I found your blog on Friday and read the whole thing over the weekend. Now I feel like when they cancel a series without ending it properly!!!! I am wondering about so many things???
How are you settling in to the US now quite a few years on, do you still want to go back to the UK?? Has your hubby found regular work?
Are your kids in school now??? Can we have an update??

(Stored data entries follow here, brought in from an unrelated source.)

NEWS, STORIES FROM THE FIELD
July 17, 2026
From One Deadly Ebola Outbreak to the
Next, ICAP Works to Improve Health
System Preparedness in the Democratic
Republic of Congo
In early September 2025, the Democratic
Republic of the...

Thank you so much for your blog, reading it meant so much to me!!! It was so wonderful to find someone I have some issues in common with (even the same MBTI personality type!!!) I’m dealing with my own food allergies- chronic sinus headaches and glue ear if I touch wheat, corn, dairy, soy, rye, spelt, etc etc
And I moved to a new country 10 months ago so I’m dealing with the identity crisis that goes along with that. And your mother sounds so much like my mother in law (Total DITZ!!!) I had several laugh out loud moments at your descriptions of her- I also never let her babysit my kids!!!!
Please blog again!!!
-Tam
PS I also meant to say, I found your blog while googling “Do Avocadoes cause gas” LOL because my sister and I have a running joke about the ‘Avocado effect’
-Tam
Sorry now I’m spamming you, but I also wanted to tell you that the parts in your blog about your child’s peanut allergy has really impacted me in a big way. My kids school has a ‘no nut policy’ and I was one of the people sending my kids to school with nut products with the attitude of “its not MY problem why should my kids have to go without because of some other kid that should just keep themself away from nuts”
Well your blog has TOTALLY changed my mindset, no more nut products will be sent to school ever!!!